"but I did notice tunnel vision (totally unaware of anything but my opponent's hands) and "tunnel thinking" (reverse punch.) Earlier I heard a spectator say about a brown belt that she had "one technique repeated." Okay, it's good to have a nice collection of strategies with which to respond to an opponent, but the "chemical cocktail" can wipe out just about everything one ever learned -- so much for strategy. If JUST ONE decent technique survives the fog, then so much the better. I found the winner of the green belt sparring to be particularly good leading with a jab, following up with a slightly arcing reverse punch over his opponent's defence. Over and over it was applied with effect."
And with this I will go into my questioning role given to me by Sensei Canna:
1) Are studying combinations a waste of time, as in learning to do punch-punch-kick or front/round/side kick in order, or are we wasting our time making sure we can throw two hooks, an uppercut and a jab following a side kick?
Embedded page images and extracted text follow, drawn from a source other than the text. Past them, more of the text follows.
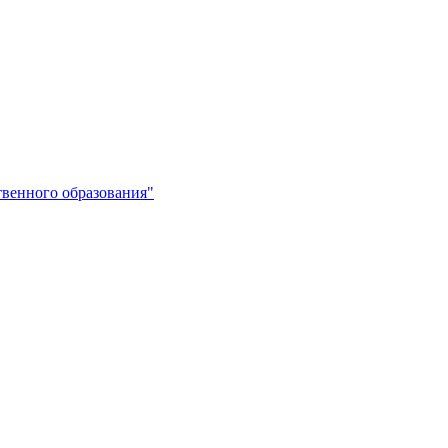
венного образования"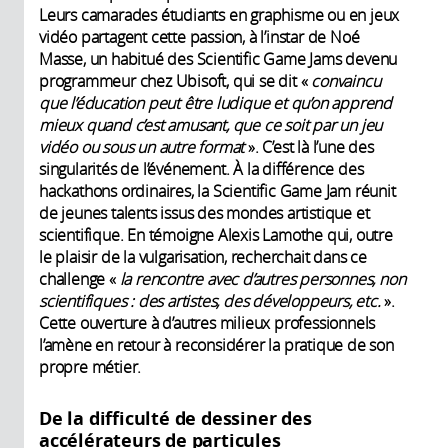
Leurs camarades étudiants en graphisme ou en jeux
vidéo partagent cette passion, à l’instar de Noé
Masse, un habitué des Scientific Game Jams devenu
programmeur chez Ubisoft, qui se dit «
convaincu
que l’éducation peut être ludique et qu’on apprend
mieux quand c’est amusant, que ce soit par un jeu
vidéo ou sous un autre format
». C’est là l’une des
singularités de l’événement. À la différence des
hackathons ordinaires, la Scientific Game Jam réunit
de jeunes talents issus des mondes artistique et
scientifique. En témoigne Alexis Lamothe qui, outre
le plaisir de la vulgarisation, recherchait dans ce
challenge «
la rencontre avec d’autres personnes, non
scientifiques : des artistes, des développeurs, etc.
».
Cette ouverture à d’autres milieux professionnels
l’amène en retour à reconsidérer la pratique de son
propre métier.
De la difficulté de dessiner des
accélérateurs de particules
My question is that I've been criticized for not throwing combinations in sparring (I prefer to wait and counter, look for holes, etc)--yes I know I'm still at the student level of tournaments (1st/2nd gup or kyu ring), been in three competitions and got trophies in each one without the combinations. Yet, the five or so REAL fights I've been in I really don't remember winning any of them by throwing combinations. I don't think I threw any combinations at all. Personally, I've never seen anyone throw more than a two-strike combination in a real fight. As MacYoung points out, no one has the total view on fighting even those that do it all the time.
So I ask for another view.
2) Why are so many instructors not talking about tunnel vision, or even tunnel hearing? Whenever I suggest that when the day comes that I have students I may do full contact with motocycle helmets or football helmets on the first thing somebody says is "But your students won't be able to use their peripheal vision really well", to which I say "But you can't really see that well on the sides when someone is fighting you anyway". Would the helmets be that much of a detraction---I'm thinking more along the lines of someone's skull not being fractured if they are really nailed.